La chronique de Jean Rouzaud.
Il serait dommage que les générations actuelles oublient ce moment déterminant qui a permis d’ouvrir les portes et les fenêtres de la vieille forteresse de la culture. C’était vers 1978. Le mouvement Punk avait frappé les esprits et réveillé les forces vives de tous ceux qui se croyaient exclus.
Une génération large (de 15 à 40 ans), gavée d’images, de sons, de photos, de films, de B.D., de magazines et d’infos, explosait et se mêlait de tout : groupes Punk-Rock, magazines, mode récup et Do It Yourself, d’où allait naitre une nouvelle culture : le Post-Punk, puis la New-Wave. Nova a par ailleurs édité, avec Actuel, un gros album New Wave de 250 pages (format 33 tours) où toutes les créations des années 80 sont réunies (+ de 1 000 images).
Dès 1976, avec le groupe Bazooka (et d’autres labels et fanzines), il était clair pour moi qu’il fallait casser les moules usés des niches culturelles précédentes.
En peinture, ce fut La Figuration Libre, lancée par le critique français Bernard Lamarche Vadel : Robert Combas, Hervé Di Rosa… Et un peloton de graphistes, dessinateurs, peintres, qui allaient envahir galeries et journaux, pour une sorte de « Bad Painting » fait de détournements, références, collages, accumulations ou dérisions des clichés artistiques.
Speedy Graphito, deuxième vague des graphistes « libres »
Les éditions In Fine (avec le centre d’Art du Var) éditent une partie des œuvres de Speedy Graphito, deuxième vague des graphistes « libres » qui s’attaquaient à toutes les esthétiques : B.D., Pop, Punk, Rock, Photo…
Avec cet album assez luxe de 100 pages couleurs, on redécouvre le travail de cet artiste prolifique, rapide (Speedy), sautant d’un genre à l’autre comme l’éclair, accumulant tous les savoirs de l’Art Moderne, puis Pop, abstrait, graffiti… Mais aussi des sculptures et des dessins raffinés.
De 1980 à 2017, de son vrai nom Olivier Rizzo, italien d’origine, Speedy Graphito le bien nommé, voltige avec talent et surfe sur tous les styles de l’Art Populaire moderne, bousculant toutes les frilosités et pesantes contractures de l’Art officiel…

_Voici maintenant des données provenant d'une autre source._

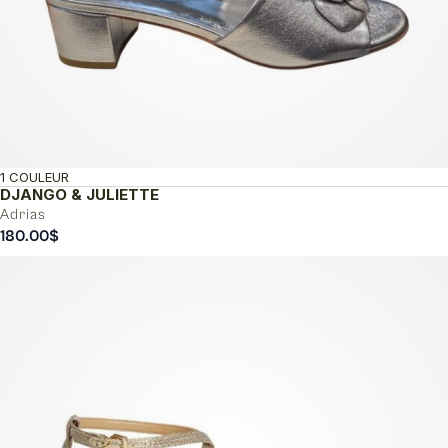
1 COULEUR
DJANGO & JULIETTE
Adrias
180.00
$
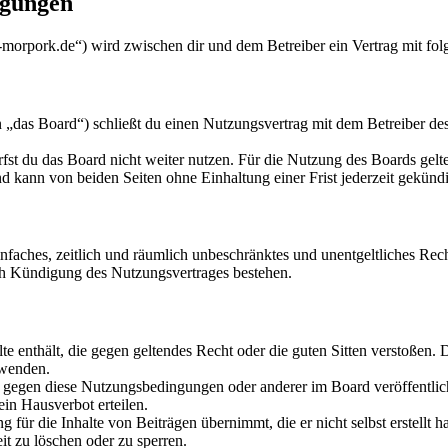
ngungen
morpork.de“) wird zwischen dir und dem Betreiber ein Vertrag mit fo
as Board“) schließt du einen Nutzungsvertrag mit dem Betreiber des 
fst du das Board nicht weiter nutzen. Für die Nutzung des Boards gelten
 kann von beiden Seiten ohne Einhaltung einer Frist jederzeit gekünd
 einfaches, zeitlich und räumlich unbeschränktes und unentgeltliches R
ch Kündigung des Nutzungsvertrages bestehen.
alte enthält, die gegen geltendes Recht oder die guten Sitten verstoßen. 
rwenden.
n gegen diese Nutzungsbedingungen oder anderer im Board veröffentli
in Hausverbot erteilen.
für die Inhalte von Beiträgen übernimmt, die er nicht selbst erstellt 
it zu löschen oder zu sperren.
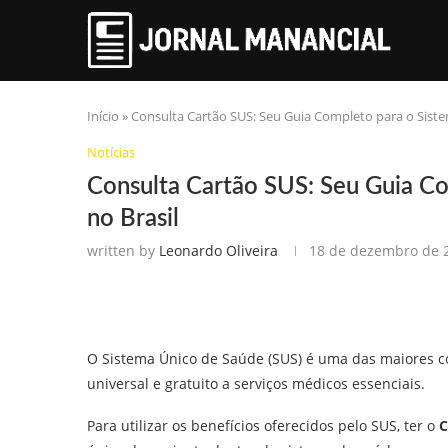
Início
»
Consulta Cartão SUS: Seu Guia Completo para o Siste
Notícias
Consulta Cartão SUS: Seu Guia C
no Brasil
written by
Leonardo Oliveira
18 de dezembro de 
O Sistema Único de Saúde (SUS) é uma das maiores co
universal e gratuito a serviços médicos essenciais.
Para utilizar os benefícios oferecidos pelo SUS, ter o
C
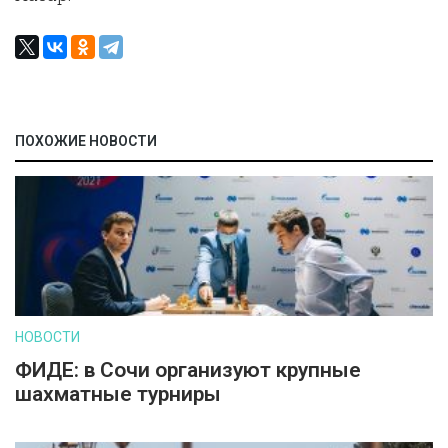
ПОХОЖИЕ НОВОСТИ
НОВОСТИ
ФИДЕ: в Сочи организуют крупные
шахматные турниры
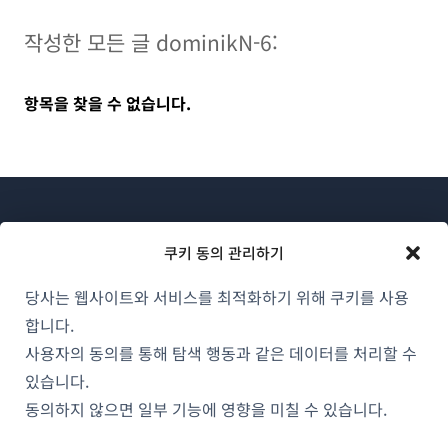
작성한 모든 글 dominikN-6:
항목을 찾을 수 없습니다.
쿠키 동의 관리하기
당사는 웹사이트와 서비스를 최적화하기 위해 쿠키를 사용
WPML 소개
합니다.
GDPR 및 개인정보 처리방침
사용자의 동의를 통해 탐색 행동과 같은 데이터를 처리할 수
(새
있습니다.
팀에 합류하기
창
동의하지 않으면 일부 기능에 영향을 미칠 수 있습니다.
(새
(새
(새
에
창
창
창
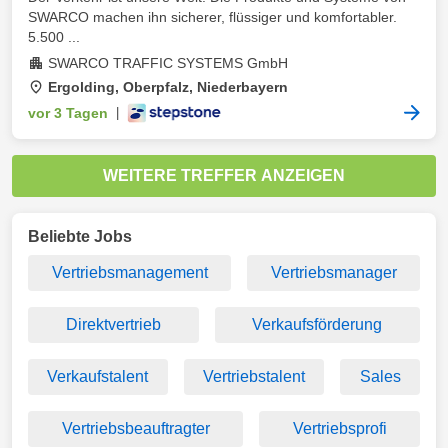
SWARCO machen ihn sicherer, flüssiger und komfortabler.
5.500 ...
SWARCO TRAFFIC SYSTEMS GmbH
Ergolding, Oberpfalz, Niederbayern
vor 3 Tagen
|
WEITERE TREFFER ANZEIGEN
Beliebte Jobs
Vertriebsmanagement
Vertriebsmanager
Direktvertrieb
Verkaufsförderung
Verkaufstalent
Vertriebstalent
Sales
Vertriebsbeauftragter
Vertriebsprofi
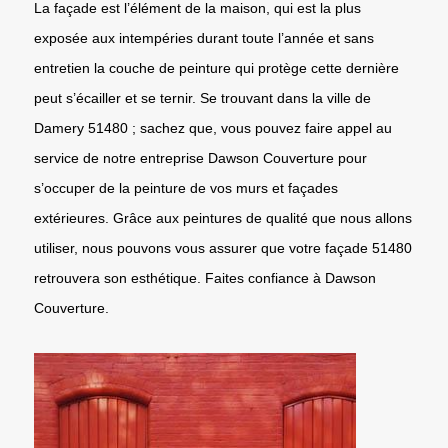
La façade est l’élément de la maison, qui est la plus
exposée aux intempéries durant toute l’année et sans
entretien la couche de peinture qui protège cette dernière
peut s’écailler et se ternir. Se trouvant dans la ville de
Damery 51480 ; sachez que, vous pouvez faire appel au
service de notre entreprise Dawson Couverture pour
s’occuper de la peinture de vos murs et façades
extérieures. Grâce aux peintures de qualité que nous allons
utiliser, nous pouvons vous assurer que votre façade 51480
retrouvera son esthétique. Faites confiance à Dawson
Couverture.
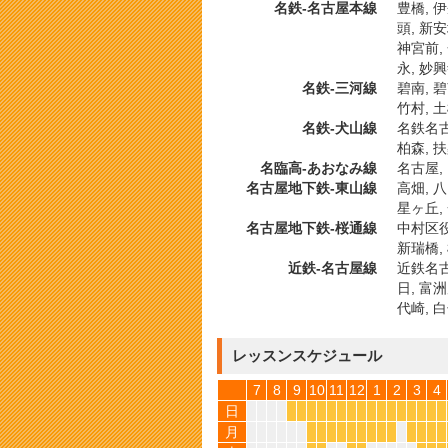
名鉄-名古屋本線
豊橋, 伊
頭, 新安
神宮前, 
永, 妙興
名鉄-三河線
碧南, 碧
竹村, 土
名鉄-犬山線
名鉄名古
柏森, 
名臨高-あおなみ線
名古屋,
名古屋地下鉄-東山線
高畑, 八
星ヶ丘, 
名古屋地下鉄-桜通線
中村区役
新瑞橋,
近鉄-名古屋線
近鉄名古屋
日, 富洲
代崎, 白
レッスンスケジュール
7
8
9
10
11
12
1
2
3
4
日
*
*
*
*
*
*
*
*
*
*
*
*
*
*
*
*
月
*
*
*
*
*
*
*
*
*
*
*
*
*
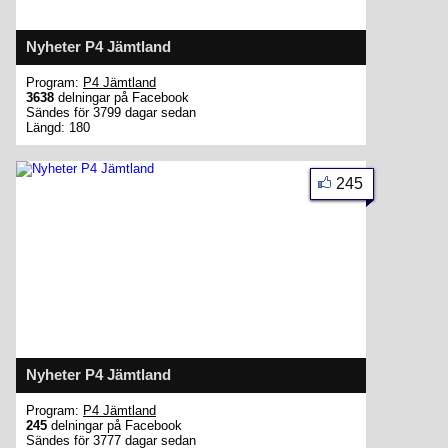
Nyheter P4 Jämtland
Program:
P4 Jämtland
3638
delningar på Facebook
Sändes för 3799 dagar sedan
Längd: 180
245
Nyheter P4 Jämtland
Program:
P4 Jämtland
245
delningar på Facebook
Sändes för 3777 dagar sedan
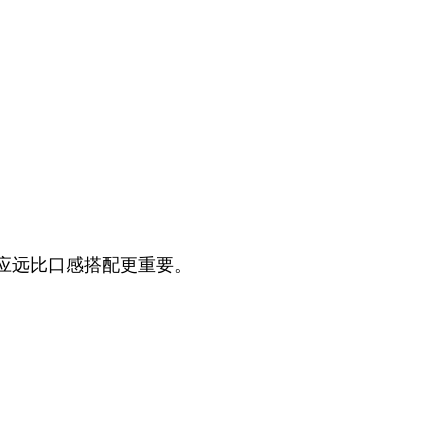
应远比口感搭配更重要。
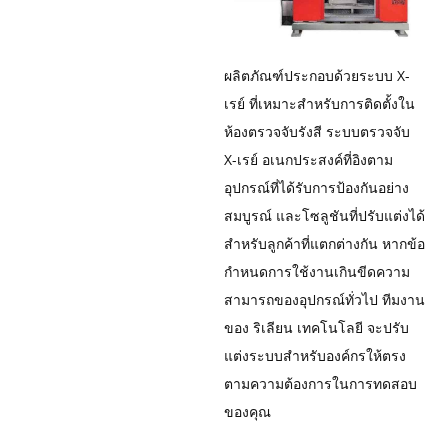
ผลิตภัณฑ์ประกอบด้วยระบบ X-
เรย์ ที่เหมาะสำหรับการติดตั้งใน
ห้องตรวจจับรังสี ระบบตรวจจับ
X-เรย์ อเนกประสงค์ที่อิงตาม
อุปกรณ์ที่ได้รับการป้องกันอย่าง
สมบูรณ์ และโซลูชันที่ปรับแต่งได้
สำหรับลูกค้าที่แตกต่างกัน หากข้อ
กำหนดการใช้งานเกินขีดความ
สามารถของอุปกรณ์ทั่วไป ทีมงาน
ของ ริเลียน เทคโนโลยี จะปรับ
แต่งระบบสำหรับองค์กรให้ตรง
ตามความต้องการในการทดสอบ
ของคุณ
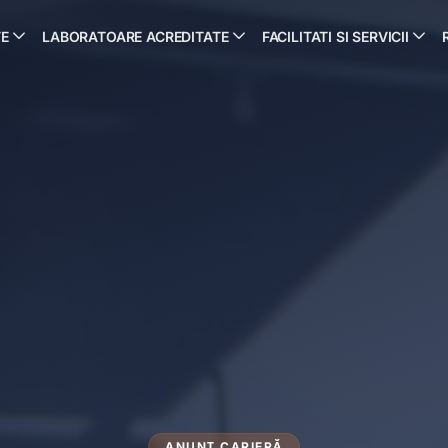
TE
LABORATOARE ACREDITATE
FACILITATI SI SERVICII
ANUNȚ CARIERĂ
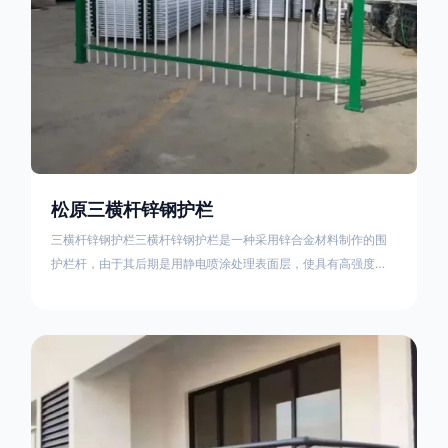
松原三横杆锌钢护栏
三横杆锌钢护栏三横杆锌钢护栏是一种采用锌合金材料制作的围
护栏杆，由于其后期是用静电喷涂处理表面层，使具有高强度、
高硬度、外观精美、色泽鲜艳等优点，成为住宅小区、工厂院
校、道路交通等使用的主流产品。星工(XINGGONG)是一家专业
生产锌钢护栏的公司，其三横杆锌钢护栏特点如下：1线条流畅，
色彩鲜明，稳重大气；2坚固耐用，经济实惠；3样式结构设计多
样化满足各种不同场所的需求 。三横杆锌钢护栏的使用方法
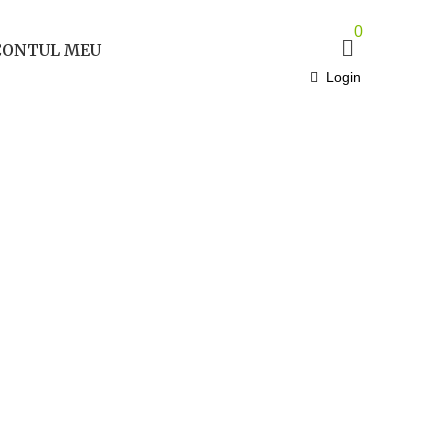
0
CONTUL MEU
Login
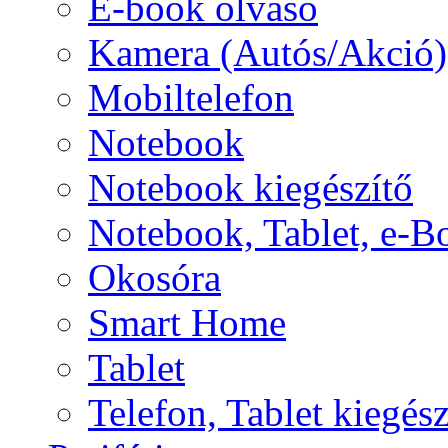
E-book olvasó
Kamera (Autós/Akció)
Mobiltelefon
Notebook
Notebook kiegészítő
Notebook, Tablet, e-B
Okosóra
Smart Home
Tablet
Telefon, Tablet kiegész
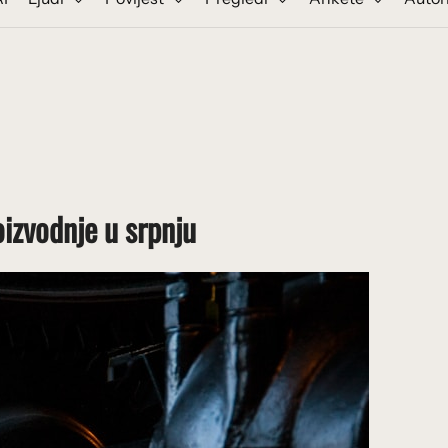
oizvodnje u srpnju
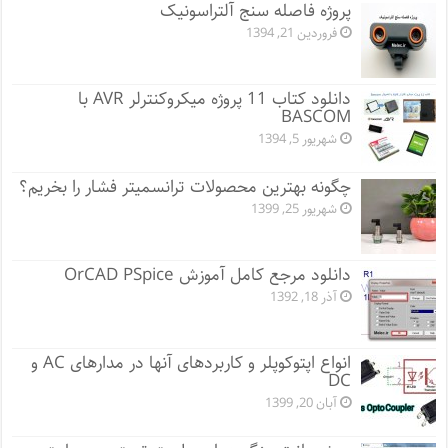
پروژه فاصله سنج آلتراسونیک
فروردین 21, 1394
دانلود کتاب 11 پروژه میکروکنترلر AVR با
BASCOM
شهریور 5, 1394
چگونه بهترین محصولات ترانسمیتر فشار را بخریم؟
شهریور 25, 1399
دانلود مرجع کامل آموزش OrCAD PSpice
آذر 18, 1392
انواع اپتوکوپلر و کاربردهای آنها در مدارهای AC و
DC
آبان 20, 1399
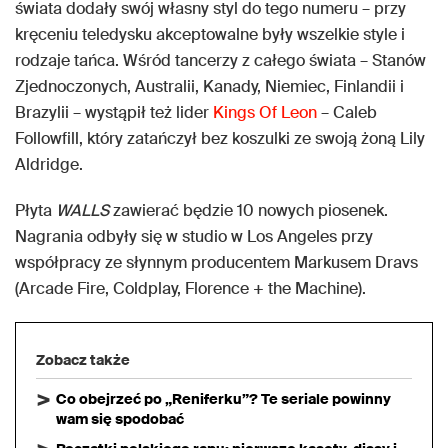
świata dodały swój własny styl do tego numeru – przy
kręceniu teledysku akceptowalne były wszelkie style i
rodzaje tańca. Wśród tancerzy z całego świata – Stanów
Zjednoczonych, Australii, Kanady, Niemiec, Finlandii i
Brazylii – wystąpił też lider
Kings Of Leon
– Caleb
Followfill, który zatańczył bez koszulki ze swoją żoną Lily
Aldridge.
Płyta
WALLS
zawierać będzie 10 nowych piosenek.
Nagrania odbyły się w studio w Los Angeles przy
współpracy ze słynnym producentem Markusem Dravs
(Arcade Fire, Coldplay, Florence + the Machine).
Zobacz także
Co obejrzeć po „Reniferku”? Te seriale powinny
wam się spodobać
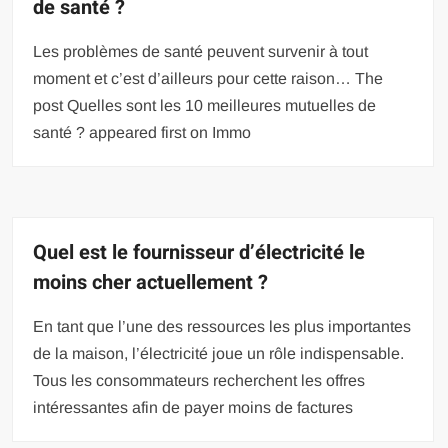
de santé ?
Les problèmes de santé peuvent survenir à tout
moment et c’est d’ailleurs pour cette raison… The
post Quelles sont les 10 meilleures mutuelles de
santé ? appeared first on Immo
Quel est le fournisseur d’électricité le
moins cher actuellement ?
En tant que l’une des ressources les plus importantes
de la maison, l’électricité joue un rôle indispensable.
Tous les consommateurs recherchent les offres
intéressantes afin de payer moins de factures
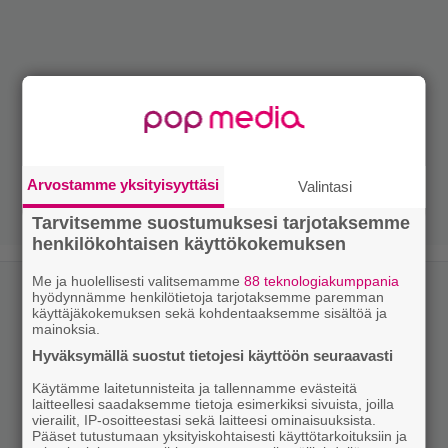
Arvostamme yksityisyyttäsi
Valintasi
Tarvitsemme suostumuksesi tarjotaksemme
henkilökohtaisen käyttökokemuksen
Me ja huolellisesti valitsemamme
88 teknologiakumppania
hyödynnämme henkilötietoja tarjotaksemme paremman
käyttäjäkokemuksen sekä kohdentaaksemme sisältöä ja
mainoksia.
Hyväksymällä suostut tietojesi käyttöön seuraavasti
Käytämme laitetunnisteita ja tallennamme evästeitä
laitteellesi saadaksemme tietoja esimerkiksi sivuista, joilla
vierailit, IP-osoitteestasi sekä laitteesi ominaisuuksista.
Pääset tutustumaan yksityiskohtaisesti käyttötarkoituksiin ja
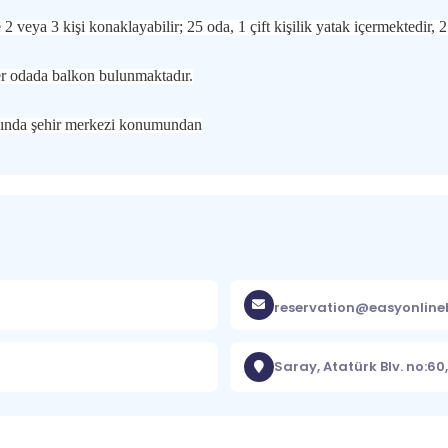
 2 veya 3 kişi konaklayabilir; 25 oda, 1 çift kişilik yatak içermektedir, 2
 Her odada balkon bulunmaktadır.
nında şehir merkezi konumundan
reservation@easyonlin
Saray, Atatürk Blv. no:6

L’artiste s’explique en Interview et commente chaque période de son travail : années 80, 90, 2000 puis 2010, sautant d’un continent européen à l’Amérique, pour réunir sur ses grandes toiles tout ce qui l’a frappé et qu’il malaxe dans ses grandes compositions…
Il y a d’incroyables dessins au crayon très fin de personnages de Comics recomposés avec des branches d’arbre, des ficelles et des bouts de bois, précis comme des dessins de Dürer (Albrecht) !
Cet album rétrospectif précise avec justesse, que pour cette génération d’artistes tonitruants, les portes des institutions qui s’étaient entrouvertes vers 1980 (bien obligées de reconnaître le mouvement mondial !), se sont immédiatement refermées après avoir laissé passer une petite poignée d’artistes comme représentants inévitables.
Le monde de l’Art est peureux, fermé comme un réseau mafieux où la valeur, la côte des œuvres, doit être strictement sous contrôle, afin que les escrocs qui tentent de faire des œuvres une valeur refuge pour investisseurs nantis, puissent se livrer à toutes les spéculations !
Mais un autre marché se créera, et la diversité est en train de gagner. Speedy Graphito fait partie de ces francs-tireurs.
Le musée imaginaire de Speedy Graphito. Éditions In Fine, avec le département du Var et l’Hotel départemental du Var + de 200 documents. Couleur, cartonné. 19 euros.
Et jusqu’au 2 Juin, rétrospective Speedy Graphito à l’Hotel départemental. 236, Bd Maréchal Leclerc, 83000 Toulon.